Stored items:
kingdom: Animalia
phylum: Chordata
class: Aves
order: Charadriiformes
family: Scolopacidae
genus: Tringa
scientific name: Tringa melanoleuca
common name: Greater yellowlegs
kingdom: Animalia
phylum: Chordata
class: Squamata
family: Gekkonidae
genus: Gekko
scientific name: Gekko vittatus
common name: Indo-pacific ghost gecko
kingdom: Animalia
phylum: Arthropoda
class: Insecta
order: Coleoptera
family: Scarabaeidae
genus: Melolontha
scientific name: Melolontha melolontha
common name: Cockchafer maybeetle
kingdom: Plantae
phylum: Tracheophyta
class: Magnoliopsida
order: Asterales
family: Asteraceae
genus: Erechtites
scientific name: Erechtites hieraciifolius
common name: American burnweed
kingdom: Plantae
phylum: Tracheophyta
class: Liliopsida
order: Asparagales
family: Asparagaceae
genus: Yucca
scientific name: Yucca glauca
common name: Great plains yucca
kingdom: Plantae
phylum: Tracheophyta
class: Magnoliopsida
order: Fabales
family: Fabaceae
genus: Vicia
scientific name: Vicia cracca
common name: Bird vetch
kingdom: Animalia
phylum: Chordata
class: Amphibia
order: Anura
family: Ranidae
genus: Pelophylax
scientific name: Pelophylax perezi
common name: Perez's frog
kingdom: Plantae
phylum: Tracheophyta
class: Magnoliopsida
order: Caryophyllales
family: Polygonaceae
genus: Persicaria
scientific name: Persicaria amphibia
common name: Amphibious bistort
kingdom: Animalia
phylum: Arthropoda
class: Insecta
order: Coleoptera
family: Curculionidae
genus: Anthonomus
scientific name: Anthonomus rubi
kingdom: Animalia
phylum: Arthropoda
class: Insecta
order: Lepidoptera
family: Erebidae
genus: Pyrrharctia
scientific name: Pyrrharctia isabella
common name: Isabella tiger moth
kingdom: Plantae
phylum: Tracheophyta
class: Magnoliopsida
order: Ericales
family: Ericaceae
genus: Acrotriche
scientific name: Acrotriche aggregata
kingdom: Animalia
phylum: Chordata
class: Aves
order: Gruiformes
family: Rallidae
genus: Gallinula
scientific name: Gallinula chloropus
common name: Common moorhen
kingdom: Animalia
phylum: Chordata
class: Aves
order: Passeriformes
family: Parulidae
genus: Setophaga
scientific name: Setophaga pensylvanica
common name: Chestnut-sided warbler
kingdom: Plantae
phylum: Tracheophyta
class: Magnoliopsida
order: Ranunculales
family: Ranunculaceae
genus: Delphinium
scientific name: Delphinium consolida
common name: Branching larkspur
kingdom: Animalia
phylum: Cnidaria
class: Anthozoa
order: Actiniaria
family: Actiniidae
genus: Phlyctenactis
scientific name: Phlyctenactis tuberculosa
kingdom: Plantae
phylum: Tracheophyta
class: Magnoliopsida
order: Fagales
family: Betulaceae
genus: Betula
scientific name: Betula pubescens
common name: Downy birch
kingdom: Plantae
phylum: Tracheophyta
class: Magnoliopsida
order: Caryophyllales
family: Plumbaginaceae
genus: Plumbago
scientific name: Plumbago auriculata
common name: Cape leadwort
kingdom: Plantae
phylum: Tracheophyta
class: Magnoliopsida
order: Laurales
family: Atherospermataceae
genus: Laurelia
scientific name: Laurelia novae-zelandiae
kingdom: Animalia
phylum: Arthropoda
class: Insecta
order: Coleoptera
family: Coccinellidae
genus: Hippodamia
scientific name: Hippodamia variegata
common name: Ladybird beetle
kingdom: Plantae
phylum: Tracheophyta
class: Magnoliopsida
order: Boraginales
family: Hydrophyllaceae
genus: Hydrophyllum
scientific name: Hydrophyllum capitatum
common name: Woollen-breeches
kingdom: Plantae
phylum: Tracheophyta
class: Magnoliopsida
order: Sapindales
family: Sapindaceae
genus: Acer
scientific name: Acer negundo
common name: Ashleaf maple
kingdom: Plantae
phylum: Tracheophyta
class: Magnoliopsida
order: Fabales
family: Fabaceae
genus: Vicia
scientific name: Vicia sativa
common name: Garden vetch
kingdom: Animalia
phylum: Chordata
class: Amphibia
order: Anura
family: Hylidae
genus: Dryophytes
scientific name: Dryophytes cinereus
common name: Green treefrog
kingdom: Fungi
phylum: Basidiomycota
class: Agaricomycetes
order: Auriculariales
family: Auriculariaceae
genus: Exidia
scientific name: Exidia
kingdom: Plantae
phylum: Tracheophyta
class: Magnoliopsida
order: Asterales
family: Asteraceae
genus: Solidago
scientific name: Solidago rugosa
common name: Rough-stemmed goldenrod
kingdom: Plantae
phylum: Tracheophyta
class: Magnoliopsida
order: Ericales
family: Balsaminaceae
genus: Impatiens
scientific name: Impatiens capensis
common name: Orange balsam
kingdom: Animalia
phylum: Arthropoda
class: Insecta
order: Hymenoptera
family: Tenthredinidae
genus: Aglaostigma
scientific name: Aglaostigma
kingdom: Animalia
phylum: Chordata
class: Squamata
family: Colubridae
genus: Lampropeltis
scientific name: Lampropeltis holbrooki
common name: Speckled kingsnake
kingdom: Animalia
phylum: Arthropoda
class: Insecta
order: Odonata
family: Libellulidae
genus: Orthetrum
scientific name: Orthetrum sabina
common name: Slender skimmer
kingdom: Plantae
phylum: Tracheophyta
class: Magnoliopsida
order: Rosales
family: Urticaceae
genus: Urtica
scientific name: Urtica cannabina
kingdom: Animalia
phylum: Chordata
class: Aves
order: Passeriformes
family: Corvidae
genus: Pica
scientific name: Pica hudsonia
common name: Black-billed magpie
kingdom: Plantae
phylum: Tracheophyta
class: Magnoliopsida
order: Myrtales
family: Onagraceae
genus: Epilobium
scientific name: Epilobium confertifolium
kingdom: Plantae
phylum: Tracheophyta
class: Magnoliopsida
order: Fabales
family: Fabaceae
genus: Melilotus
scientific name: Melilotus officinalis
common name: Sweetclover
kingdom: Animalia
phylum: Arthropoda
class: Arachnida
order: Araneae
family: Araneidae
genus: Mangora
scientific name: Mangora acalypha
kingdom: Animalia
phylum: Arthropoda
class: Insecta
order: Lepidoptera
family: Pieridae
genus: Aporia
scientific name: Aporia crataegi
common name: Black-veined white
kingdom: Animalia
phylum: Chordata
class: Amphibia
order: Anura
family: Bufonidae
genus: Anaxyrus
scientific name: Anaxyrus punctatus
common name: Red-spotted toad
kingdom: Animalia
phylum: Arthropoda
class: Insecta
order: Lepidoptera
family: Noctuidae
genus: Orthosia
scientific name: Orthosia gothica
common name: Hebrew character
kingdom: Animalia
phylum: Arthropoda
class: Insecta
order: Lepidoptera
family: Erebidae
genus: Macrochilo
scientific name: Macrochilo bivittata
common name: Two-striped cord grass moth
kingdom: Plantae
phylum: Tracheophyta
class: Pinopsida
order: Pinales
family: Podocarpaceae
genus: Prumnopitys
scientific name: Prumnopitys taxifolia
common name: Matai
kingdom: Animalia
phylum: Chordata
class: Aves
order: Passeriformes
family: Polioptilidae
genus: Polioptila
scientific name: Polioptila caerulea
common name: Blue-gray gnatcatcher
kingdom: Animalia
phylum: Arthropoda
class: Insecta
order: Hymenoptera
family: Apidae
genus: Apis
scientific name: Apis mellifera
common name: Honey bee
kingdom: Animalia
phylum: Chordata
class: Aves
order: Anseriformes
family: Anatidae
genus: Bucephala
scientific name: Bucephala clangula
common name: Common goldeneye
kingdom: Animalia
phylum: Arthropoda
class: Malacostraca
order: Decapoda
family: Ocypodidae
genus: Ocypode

Task goal: Reproduce every line of the material above word for word, keeping the lines in their original order.

Final result:
kingdom: Animalia
phylum: Chordata
class: Aves
order: Charadriiformes
family: Scolopacidae
genus: Tringa
scientific name: Tringa melanoleuca
common name: Greater yellowlegs
kingdom: Animalia
phylum: Chordata
class: Squamata
family: Gekkonidae
genus: Gekko
scientific name: Gekko vittatus
common name: Indo-pacific ghost gecko
kingdom: Animalia
phylum: Arthropoda
class: Insecta
order: Coleoptera
family: Scarabaeidae
genus: Melolontha
scientific name: Melolontha melolontha
common name: Cockchafer maybeetle
kingdom: Plantae
phylum: Tracheophyta
class: Magnoliopsida
order: Asterales
family: Asteraceae
genus: Erechtites
scientific name: Erechtites hieraciifolius
common name: American burnweed
kingdom: Plantae
phylum: Tracheophyta
class: Liliopsida
order: Asparagales
family: Asparagaceae
genus: Yucca
scientific name: Yucca glauca
common name: Great plains yucca
kingdom: Plantae
phylum: Tracheophyta
class: Magnoliopsida
order: Fabales
family: Fabaceae
genus: Vicia
scientific name: Vicia cracca
common name: Bird vetch
kingdom: Animalia
phylum: Chordata
class: Amphibia
order: Anura
family: Ranidae
genus: Pelophylax
scientific name: Pelophylax perezi
common name: Perez's frog
kingdom: Plantae
phylum: Tracheophyta
class: Magnoliopsida
order: Caryophyllales
family: Polygonaceae
genus: Persicaria
scientific name: Persicaria amphibia
common name: Amphibious bistort
kingdom: Animalia
phylum: Arthropoda
class: Insecta
order: Coleoptera
family: Curculionidae
genus: Anthonomus
scientific name: Anthonomus rubi
kingdom: Animalia
phylum: Arthropoda
class: Insecta
order: Lepidoptera
family: Erebidae
genus: Pyrrharctia
scientific name: Pyrrharctia isabella
common name: Isabella tiger moth
kingdom: Plantae
phylum: Tracheophyta
class: Magnoliopsida
order: Ericales
family: Ericaceae
genus: Acrotriche
scientific name: Acrotriche aggregata
kingdom: Animalia
phylum: Chordata
class: Aves
order: Gruiformes
family: Rallidae
genus: Gallinula
scientific name: Gallinula chloropus
common name: Common moorhen
kingdom: Animalia
phylum: Chordata
class: Aves
order: Passeriformes
family: Parulidae
genus: Setophaga
scientific name: Setophaga pensylvanica
common name: Chestnut-sided warbler
kingdom: Plantae
phylum: Tracheophyta
class: Magnoliopsida
order: Ranunculales
family: Ranunculaceae
genus: Delphinium
scientific name: Delphinium consolida
common name: Branching larkspur
kingdom: Animalia
phylum: Cnidaria
class: Anthozoa
order: Actiniaria
family: Actiniidae
genus: Phlyctenactis
scientific name: Phlyctenactis tuberculosa
kingdom: Plantae
phylum: Tracheophyta
class: Magnoliopsida
order: Fagales
family: Betulaceae
genus: Betula
scientific name: Betula pubescens
common name: Downy birch
kingdom: Plantae
phylum: Tracheophyta
class: Magnoliopsida
order: Caryophyllales
family: Plumbaginaceae
genus: Plumbago
scientific name: Plumbago auriculata
common name: Cape leadwort
kingdom: Plantae
phylum: Tracheophyta
class: Magnoliopsida
order: Laurales
family: Atherospermataceae
genus: Laurelia
scientific name: Laurelia novae-zelandiae
kingdom: Animalia
phylum: Arthropoda
class: Insecta
order: Coleoptera
family: Coccinellidae
genus: Hippodamia
scientific name: Hippodamia variegata
common name: Ladybird beetle
kingdom: Plantae
phylum: Tracheophyta
class: Magnoliopsida
order: Boraginales
family: Hydrophyllaceae
genus: Hydrophyllum
scientific name: Hydrophyllum capitatum
common name: Woollen-breeches
kingdom: Plantae
phylum: Tracheophyta
class: Magnoliopsida
order: Sapindales
family: Sapindaceae
genus: Acer
scientific name: Acer negundo
common name: Ashleaf maple
kingdom: Plantae
phylum: Tracheophyta
class: Magnoliopsida
order: Fabales
family: Fabaceae
genus: Vicia
scientific name: Vicia sativa
common name: Garden vetch
kingdom: Animalia
phylum: Chordata
class: Amphibia
order: Anura
family: Hylidae
genus: Dryophytes
scientific name: Dryophytes cinereus
common name: Green treefrog
kingdom: Fungi
phylum: Basidiomycota
class: Agaricomycetes
order: Auriculariales
family: Auriculariaceae
genus: Exidia
scientific name: Exidia
kingdom: Plantae
phylum: Tracheophyta
class: Magnoliopsida
order: Asterales
family: Asteraceae
genus: Solidago
scientific name: Solidago rugosa
common name: Rough-stemmed goldenrod
kingdom: Plantae
phylum: Tracheophyta
class: Magnoliopsida
order: Ericales
family: Balsaminaceae
genus: Impatiens
scientific name: Impatiens capensis
common name: Orange balsam
kingdom: Animalia
phylum: Arthropoda
class: Insecta
order: Hymenoptera
family: Tenthredinidae
genus: Aglaostigma
scientific name: Aglaostigma
kingdom: Animalia
phylum: Chordata
class: Squamata
family: Colubridae
genus: Lampropeltis
scientific name: Lampropeltis holbrooki
common name: Speckled kingsnake
kingdom: Animalia
phylum: Arthropoda
class: Insecta
order: Odonata
family: Libellulidae
genus: Orthetrum
scientific name: Orthetrum sabina
common name: Slender skimmer
kingdom: Plantae
phylum: Tracheophyta
class: Magnoliopsida
order: Rosales
family: Urticaceae
genus: Urtica
scientific name: Urtica cannabina
kingdom: Animalia
phylum: Chordata
class: Aves
order: Passeriformes
family: Corvidae
genus: Pica
scientific name: Pica hudsonia
common name: Black-billed magpie
kingdom: Plantae
phylum: Tracheophyta
class: Magnoliopsida
order: Myrtales
family: Onagraceae
genus: Epilobium
scientific name: Epilobium confertifolium
kingdom: Plantae
phylum: Tracheophyta
class: Magnoliopsida
order: Fabales
family: Fabaceae
genus: Melilotus
scientific name: Melilotus officinalis
common name: Sweetclover
kingdom: Animalia
phylum: Arthropoda
class: Arachnida
order: Araneae
family: Araneidae
genus: Mangora
scientific name: Mangora acalypha
kingdom: Animalia
phylum: Arthropoda
class: Insecta
order: Lepidoptera
family: Pieridae
genus: Aporia
scientific name: Aporia crataegi
common name: Black-veined white
kingdom: Animalia
phylum: Chordata
class: Amphibia
order: Anura
family: Bufonidae
genus: Anaxyrus
scientific name: Anaxyrus punctatus
common name: Red-spotted toad
kingdom: Animalia
phylum: Arthropoda
class: Insecta
order: Lepidoptera
family: Noctuidae
genus: Orthosia
scientific name: Orthosia gothica
common name: Hebrew character
kingdom: Animalia
phylum: Arthropoda
class: Insecta
order: Lepidoptera
family: Erebidae
genus: Macrochilo
scientific name: Macrochilo bivittata
common name: Two-striped cord grass moth
kingdom: Plantae
phylum: Tracheophyta
class: Pinopsida
order: Pinales
family: Podocarpaceae
genus: Prumnopitys
scientific name: Prumnopitys taxifolia
common name: Matai
kingdom: Animalia
phylum: Chordata
class: Aves
order: Passeriformes
family: Polioptilidae
genus: Polioptila
scientific name: Polioptila caerulea
common name: Blue-gray gnatcatcher
kingdom: Animalia
phylum: Arthropoda
class: Insecta
order: Hymenoptera
family: Apidae
genus: Apis
scientific name: Apis mellifera
common name: Honey bee
kingdom: Animalia
phylum: Chordata
class: Aves
order: Anseriformes
family: Anatidae
genus: Bucephala
scientific name: Bucephala clangula
common name: Common goldeneye
kingdom: Animalia
phylum: Arthropoda
class: Malacostraca
order: Decapoda
family: Ocypodidae
genus: Ocypode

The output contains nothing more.